Start with the table we loaded above
Make sure that the Date column is in datetime format that we see (note the day before the month)
Calculate the day-of-week (DOW) of each row (to use the built-in functions we need to access the date accessor (.dt))
Calculate the month value of each row
enriched_bike_share_data = (
bike_share_data
.assign(Date = pd.to_datetime(bike_share_data.Date, format='%d/%m/%Y', errors='coerce'))
.assign(DOW = lambda x : x.Date.dt.day_name())

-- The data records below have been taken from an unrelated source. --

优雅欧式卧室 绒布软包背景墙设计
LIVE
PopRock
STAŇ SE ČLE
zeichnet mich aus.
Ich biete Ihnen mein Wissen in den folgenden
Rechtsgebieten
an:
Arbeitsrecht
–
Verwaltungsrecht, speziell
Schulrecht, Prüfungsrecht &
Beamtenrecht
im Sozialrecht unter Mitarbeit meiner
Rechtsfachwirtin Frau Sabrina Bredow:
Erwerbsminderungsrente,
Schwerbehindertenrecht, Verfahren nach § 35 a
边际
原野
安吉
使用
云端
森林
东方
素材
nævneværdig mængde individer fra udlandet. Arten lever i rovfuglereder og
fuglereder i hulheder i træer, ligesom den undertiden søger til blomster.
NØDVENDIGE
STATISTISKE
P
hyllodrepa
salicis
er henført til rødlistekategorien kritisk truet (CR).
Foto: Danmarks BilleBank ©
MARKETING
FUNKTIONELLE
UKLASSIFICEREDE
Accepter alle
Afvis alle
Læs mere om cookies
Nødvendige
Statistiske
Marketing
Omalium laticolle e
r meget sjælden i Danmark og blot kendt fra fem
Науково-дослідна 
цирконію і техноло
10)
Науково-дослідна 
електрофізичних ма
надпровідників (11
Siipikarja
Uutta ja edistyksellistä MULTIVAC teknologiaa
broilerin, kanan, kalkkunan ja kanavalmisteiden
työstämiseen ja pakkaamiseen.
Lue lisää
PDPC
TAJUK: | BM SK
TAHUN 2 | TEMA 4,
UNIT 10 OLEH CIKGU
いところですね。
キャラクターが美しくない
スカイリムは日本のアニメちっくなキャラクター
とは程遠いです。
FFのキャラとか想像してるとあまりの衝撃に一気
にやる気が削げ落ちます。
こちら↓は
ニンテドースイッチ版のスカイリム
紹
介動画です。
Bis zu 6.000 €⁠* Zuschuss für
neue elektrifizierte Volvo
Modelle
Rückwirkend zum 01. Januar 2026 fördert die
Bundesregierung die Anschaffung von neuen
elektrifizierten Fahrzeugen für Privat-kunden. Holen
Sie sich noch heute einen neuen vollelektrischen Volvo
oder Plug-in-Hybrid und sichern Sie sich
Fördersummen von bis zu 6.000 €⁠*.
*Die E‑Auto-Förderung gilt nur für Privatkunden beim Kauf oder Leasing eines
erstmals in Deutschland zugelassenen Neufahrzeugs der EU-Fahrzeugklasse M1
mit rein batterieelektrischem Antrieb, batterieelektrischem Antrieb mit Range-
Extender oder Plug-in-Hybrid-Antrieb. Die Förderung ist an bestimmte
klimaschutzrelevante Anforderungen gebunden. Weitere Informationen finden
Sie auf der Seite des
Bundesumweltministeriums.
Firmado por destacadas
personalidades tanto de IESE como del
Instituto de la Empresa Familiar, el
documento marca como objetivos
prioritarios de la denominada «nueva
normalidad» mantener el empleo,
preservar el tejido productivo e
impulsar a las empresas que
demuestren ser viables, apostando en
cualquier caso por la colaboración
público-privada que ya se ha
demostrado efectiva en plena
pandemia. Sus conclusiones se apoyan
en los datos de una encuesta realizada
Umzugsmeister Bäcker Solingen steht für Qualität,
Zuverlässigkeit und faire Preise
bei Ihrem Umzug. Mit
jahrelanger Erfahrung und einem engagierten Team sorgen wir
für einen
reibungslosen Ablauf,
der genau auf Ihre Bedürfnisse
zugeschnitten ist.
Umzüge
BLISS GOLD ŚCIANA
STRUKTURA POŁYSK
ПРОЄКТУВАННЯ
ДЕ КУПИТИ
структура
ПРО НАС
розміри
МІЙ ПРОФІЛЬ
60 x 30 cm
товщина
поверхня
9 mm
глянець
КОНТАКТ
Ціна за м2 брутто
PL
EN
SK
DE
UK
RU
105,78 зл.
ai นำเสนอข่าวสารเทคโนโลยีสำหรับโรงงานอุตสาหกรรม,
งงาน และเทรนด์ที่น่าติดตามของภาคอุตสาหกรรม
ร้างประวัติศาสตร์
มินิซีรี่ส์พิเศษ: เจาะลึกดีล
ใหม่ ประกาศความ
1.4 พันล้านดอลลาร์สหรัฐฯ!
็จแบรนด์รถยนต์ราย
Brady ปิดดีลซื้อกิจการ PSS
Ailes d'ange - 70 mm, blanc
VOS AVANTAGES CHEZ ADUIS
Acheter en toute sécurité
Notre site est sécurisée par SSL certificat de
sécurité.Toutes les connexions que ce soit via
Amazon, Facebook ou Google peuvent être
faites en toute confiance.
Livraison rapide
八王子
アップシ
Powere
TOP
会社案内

.assign(month = lambda x : x.Date.dt.month)
)
enriched_bike_share_data
Date | Rented Bike Count | Hour | Temperature(°C) | Humidity(%) | Wind speed (m/s) | Visibility (10m) | Dew point temperature(°C) | Solar Radiation (MJ/m2) | Rainfall(mm) | Snowfall (cm) | Seasons | Holiday | Functioning Day | DOW | month | |
---|---|---|---|---|---|---|---|---|---|---|---|---|---|---|---|---|
0 | 2017-12-01 | 254 | 0 | -5.2 | 37 | 2.2 | 2000 | -17.6 | 0.0 | 0.0 | 0.0 | Winter | No Holiday | Yes | Friday | 12 |
1 | 2017-12-01 | 204 | 1 | -5.5 | 38 | 0.8 | 2000 | -17.6 | 0.0 | 0.0 | 0.0 | Winter | No Holiday | Yes | Friday | 12 |
2 | 2017-12-01 | 173 | 2 | -6.0 | 39 | 1.0 | 2000 | -17.7 | 0.0 | 0.0 | 0.0 | Winter | No Holiday | Yes | Friday | 12 |
3 | 2017-12-01 | 107 | 3 | -6.2 | 40 | 0.9 | 2000 | -17.6 | 0.0 | 0.0 | 0.0 | Winter | No Holiday | Yes | Friday | 12 |
4 | 2017-12-01 | 78 | 4 | -6.0 | 36 | 2.3 | 2000 | -18.6 | 0.0 | 0.0 | 0.0 | Winter | No Holiday | Yes | Friday | 12 |
... | ... | ... | ... | ... | ... | ... | ... | ... | ... | ... | ... | ... | ... | ... | ... | ... |
8755 | 2018-11-30 | 1003 | 19 | 4.2 | 34 | 2.6 | 1894 | -10.3 | 0.0 | 0.0 | 0.0 | Autumn | No Holiday | Yes | Friday | 11 |
8756 | 2018-11-30 | 764 | 20 | 3.4 | 37 | 2.3 | 2000 | -9.9 | 0.0 | 0.0 | 0.0 | Autumn | No Holiday | Yes | Friday | 11 |
8757 | 2018-11-30 | 694 | 21 | 2.6 | 39 | 0.3 | 1968 | -9.9 | 0.0 | 0.0 | 0.0 | Autumn | No Holiday | Yes | Friday | 11 |
8758 | 2018-11-30 | 712 | 22 | 2.1 | 41 | 1.0 | 1859 | -9.8 | 0.0 | 0.0 | 0.0 | Autumn | No Holiday | Yes | Friday | 11 |
8759 | 2018-11-30 | 584 | 23 | 1.9 | 43 | 1.3 | 1909 | -9.3 | 0.0 | 0.0 | 0.0 | Autumn | No Holiday | Yes | Friday | 11 |
8760 rows × 16 columns
Simple Data Visulizations¶
Start with the enriched table above
Group the data by date column
Calculate the mean of values per each day
Plot the results with date as x and number of rented bike as y
(
enriched_bike_share_data
.groupby('Date')
.mean()
.plot(y='Rented Bike Count')
);
Start with the enriched table above
Group the data by date column
Calculate the mean of values per each day
Plot the results
with scatter plot with temp as x and number of rented bike as y
(
enriched_bike_share_data
.groupby('Date')
.mean()
.plot
.scatter(x='Temperature(°C)', y='Rented Bike Count')
);
Analyzing Corrlations between the columns¶
Start with the enriched table above
Group the data by date column
Calculate the mean of values per each day
Calculate the correlation values between the numeric values
Take the values that are related to the first column (Rented Bike Count), skip the first two rows (self correlation, and hour column)
Add style to the output
Highlight the maximum correlation value with green background
and Highlight the minimum correlation value with red background
(
enriched_bike_share_data
.groupby('Date')
.mean()
.corr()
.iloc[2:,[0]]
.style
.highlight_max(color='green')
.highlight_min(color='red')
)
Rented Bike Count | |
---|---|
Temperature(°C) | 0.699824 |
Humidity(%) | 0.028158 |
Wind speed (m/s) | -0.174859 |
Visibility (10m) | 0.145376 |
Dew point temperature(°C) | 0.602648 |
Solar Radiation (MJ/m2) | 0.684069 |
Rainfall(mm) | -0.214252 |
Snowfall (cm) | -0.240836 |
month | 0.201733 |
We can see that the higher correlation is with the temperature (the higher the temperature, the more bikes are rented), and with the Snowfall (the more snowfall, the fewer bikes are reneted), which make sense.